How many of your friends pride themselves on skipping class, only to lock themselves in study rooms with hoards of Take Note? Claim not to dig politics yet run for president of the Student Assembly? Scoff at the Wall Street Journal before getting the news from John Stewart? Rock out on a Thursday night, then watch the presidential debate on DVR the very next day?

Much as we might like to think we are — and much as I might claim we are in this column of mine — we Cornellians are not completely badass. Though we may pat ourselves on the back for our extreme procrastination and extensive tomfoolery, we’re at this Ivy League institution for a reason. While we may be able to party hard and get away with it, we are simply incapable of escaping our inner geeks. As such, we feel the perpetual need to compensate; if not only for the bragging rights we are eternally distracting ourselves from the dweebs within.

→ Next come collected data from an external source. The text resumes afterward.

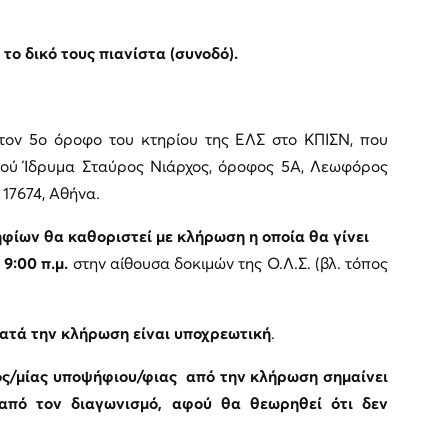
το δικό τους πιανίστα (συνοδό).
στον 5ο όροφο του κτηρίου της ΕΛΣ στο ΚΠΙΣΝ, που
σμού Ίδρυμα Σταύρος Νιάρχος, όροφος 5Α, Λεωφόρος
17674, Αθήνα.
φίων θα καθοριστεί με κλήρωση η οποία θα γίνει
9:00 π.μ.
στην αίθουσα δοκιμών της Ο.Λ.Σ. (βλ. τόπος
ατά την κλήρωση είναι υποχρεωτική
.
νός/μίας υποψήφιου/φιας από την κλήρωση σημαίνει
 από τον διαγωνισμό, αφού θα θεωρηθεί ότι δεν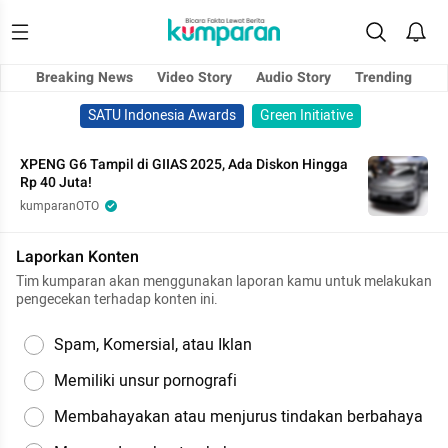
Breaking News
Video Story
Audio Story
Trending
SATU Indonesia Awards
Green Initiative
XPENG G6 Tampil di GIIAS 2025, Ada Diskon Hingga
Rp 40 Juta!
kumparanOTO
Laporkan Konten
Tim kumparan akan menggunakan laporan kamu untuk melakukan
pengecekan terhadap konten ini.
Spam, Komersial, atau Iklan
Memiliki unsur pornografi
Membahayakan atau menjurus tindakan berbahaya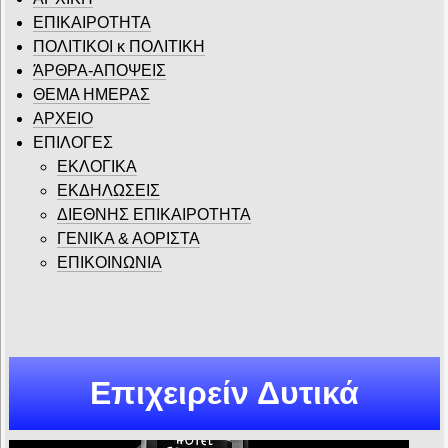
ΕΠΙΚΑΙΡΟΤΗΤΑ
ΠΟΛΙΤΙΚΟΙ κ ΠΟΛΙΤΙΚΗ
ΆΡΘΡΑ-ΑΠΟΨΕΙΣ
ΘΕΜΑ ΗΜΕΡΑΣ
ΑΡΧΕΙΟ
ΕΠΙΛΟΓΕΣ
ΕΚΛΟΓΙΚΑ
ΕΚΔΗΛΩΣΕΙΣ
ΔΙΕΘΝΗΣ ΕΠΙΚΑΙΡΟΤΗΤΑ
ΓΕΝΙΚΑ & ΑΟΡΙΣΤΑ
ΕΠΙΚΟΙΝΩΝΙΑ
Επιχειρείν Δυτικά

Hardwired to be high achievers, the perverse pleasure we find in closing the bars most nights of the week is reliably counterbalanced by über-impressive resumes and GPAs that make our peers at lesser institutions weep. While friends at the University of Arizona may have put us to shame over spring break, it wasn’t too tough to discount the wet t-shirt winners in the end, knowing precisely who won’t be ruling the world some day.

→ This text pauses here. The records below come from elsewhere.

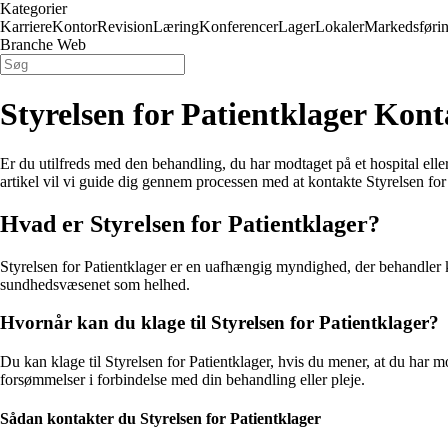
Kategorier
Karriere
Kontor
Revision
Læring
Konferencer
Lager
Lokaler
Markedsføri
Branche Web
Styrelsen for Patientklager Kont
Er du utilfreds med den behandling, du har modtaget på et hospital eller
artikel vil vi guide dig gennem processen med at kontakte Styrelsen for
Hvad er Styrelsen for Patientklager?
Styrelsen for Patientklager er en uafhængig myndighed, der behandler kl
sundhedsvæsenet som helhed.
Hvornår kan du klage til Styrelsen for Patientklager?
Du kan klage til Styrelsen for Patientklager, hvis du mener, at du har mo
forsømmelser i forbindelse med din behandling eller pleje.
Sådan kontakter du Styrelsen for Patientklager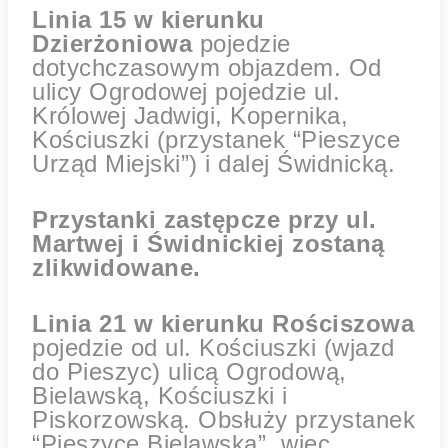
Linia 15 w kierunku
Dzierżoniowa
pojedzie
dotychczasowym objazdem. Od
ulicy Ogrodowej pojedzie ul.
Królowej Jadwigi, Kopernika,
Kościuszki (przystanek “Pieszyce
Urząd Miejski”) i dalej Świdnicką.
Przystanki zastępcze przy ul.
Martwej i Świdnickiej zostaną
zlikwidowane.
Linia 21 w kierunku Rościszowa
pojedzie od ul. Kościuszki (wjazd
do Pieszyc) ulicą Ogrodową,
Bielawską, Kościuszki i
Piskorzowską. Obsłuży przystanek
“Pieszyce Bielawska”, więc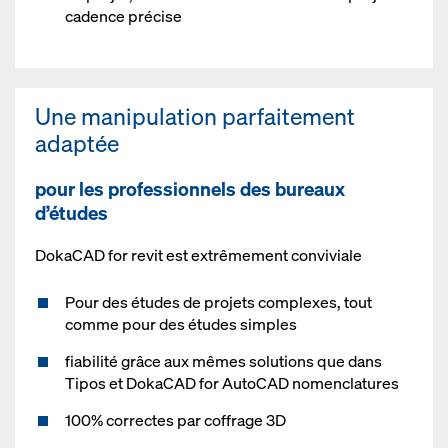
cadence précise
Une manipulation parfaitement
adaptée
pour les professionnels des bureaux
d’études
DokaCAD for revit est extrêmement conviviale
Pour des études de projets complexes, tout
comme pour des études simples
fiabilité grâce aux mêmes solutions que dans
Tipos et DokaCAD for AutoCAD nomenclatures
100% correctes par coffrage 3D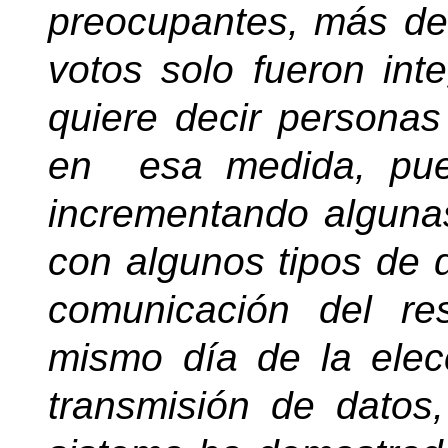
preocupantes, más de
votos solo fueron inte
quiere decir personas
en
esa medida, pu
incrementando alguna
con algunos tipos de 
comunicación del re
mismo día de la elec
transmisión de datos,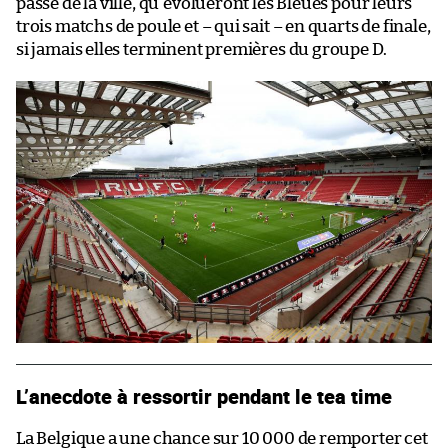
passé de la ville, qu’évolueront les Bleues pour leurs
trois matchs de poule et – qui sait – en quarts de finale,
si jamais elles terminent premières du groupe D.
L’anecdote à ressortir pendant le tea time
La Belgique a une chance sur 10 000 de remporter cet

This phenomenon does not limit itself to our social lives, however. As we strive to prove ourselves here at Cornell as anything but students, we find ourselves engaging in activities we might never have known we cared about. There’s Miss Young Democrat, the Ivy Man and even that girl who swindled herself an Eclipse column. Whether voyaging to self-discovery, following our bliss or just trying to get laid, we students seem to feel an incessant need to prove ourselves as something other than students.

In this alternate universe we have created, we are continually asserting our non-academic individuality by way of activities, organizations and pointless positions. But does it even matter what we do here as long as we graduate? Sure, we juggled countless high school obligations, if only to list them on our college applications, but will any non-Conellian employer know what an ambassador actually does? While the insignia on our undergraduate degrees may be sufficient, we, for some reason, can’t get enough.

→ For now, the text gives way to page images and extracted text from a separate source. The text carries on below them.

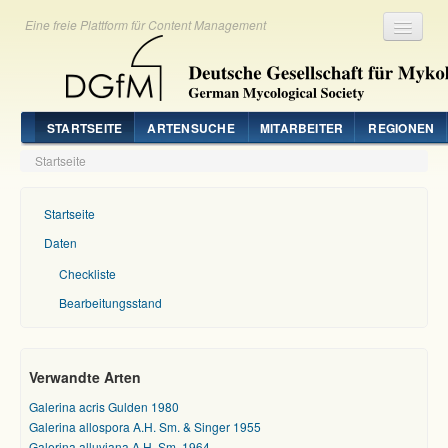
Eine freie Plattform für Content Management
Registrieren
Login
STARTSEITE
ARTENSUCHE
MITARBEITER
REGIONEN
Startseite
Startseite
Daten
Checkliste
Bearbeitungsstand
Verwandte Arten
Galerina acris Gulden 1980
Galerina allospora A.H. Sm. & Singer 1955
Galerina alluviana A.H. Sm. 1964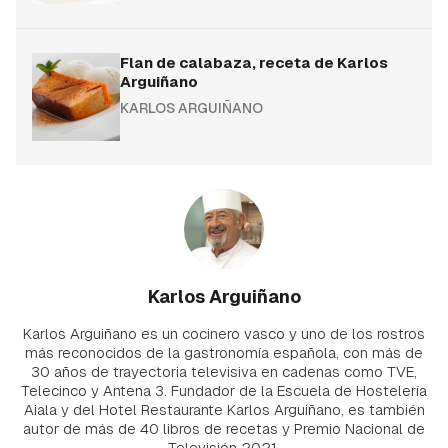
Flan de calabaza, receta de Karlos
Arguiñano
KARLOS ARGUIÑANO
Karlos Arguiñano
Karlos Arguiñano es un cocinero vasco y uno de los rostros
más reconocidos de la gastronomía española, con más de
30 años de trayectoria televisiva en cadenas como TVE,
Telecinco y Antena 3. Fundador de la Escuela de Hostelería
Aiala y del Hotel Restaurante Karlos Arguiñano, es también
autor de más de 40 libros de recetas y Premio Nacional de
Televisión 2021.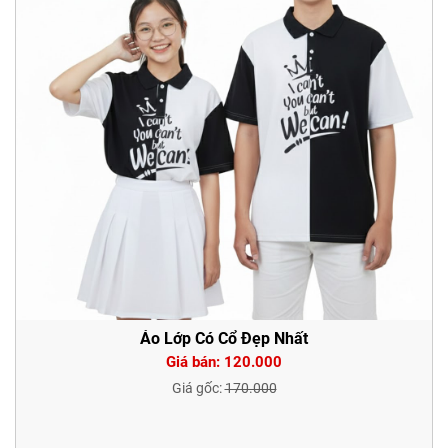
Áo Lớp Có Cổ Đẹp Nhất
Giá bán: 120.000
Giá gốc:
170.000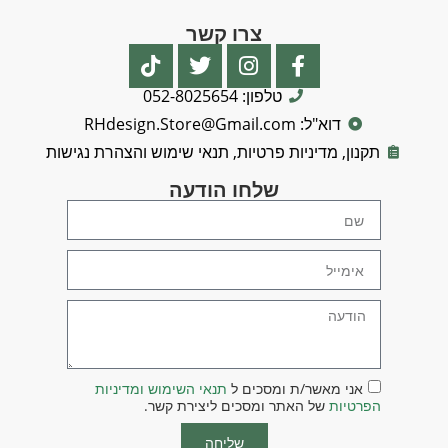
צרו קשר
טלפון: 052-8025654
דוא"ל: RHdesign.Store@Gmail.com
תקנון, מדיניות פרטיות, תנאי שימוש והצהרת נגישות
שלחו הודעה
אני מאשר/ת ומסכים ל
תנאי השימוש ומדיניות
הפרטיות
של האתר ומסכים ליצירת קשר.
שליחה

Despite contorting the truth so that we’re anything but “students first,” we seem to have some faint awareness of an existence beyond Cornell. Heck, maybe this concern for the future is the reason we’re all here in the first place…? Just kidding. The question is whether we’re ever really able to shut off our latent desire to be dweeby overachievers. And the answer is no.

For, at the end of the day, we chose to party here — here at Cornell where the temperatures hath no fury, no one can drive and the nearest real city is, well, Syracuse. Whether we consider ourselves jocks, stoners, emo kids or artsy souls, we’re all the same on the inside: big, happy losers. The library is a place of comfort, and most of us are completely unaware that Cornell even made the NCAA tournament last spring. The dialectic tension between our nerd-esque natures and aspirations for non-academic recognition is an innately Cornell anomaly. While we can’t escape the habits that got us here, we at least can distract ourselves from them.

As we go through our time here, continuing to figure out who we are and what we want, we can at least find some entertainment in the dorky things we do. Both disciplined and self-indulgent, we can trust that we’ll be able to make sense of ourselves by the time we leave this place. As for the mean time? Party hard, have fun and get your shit done: it’s the Cornell way.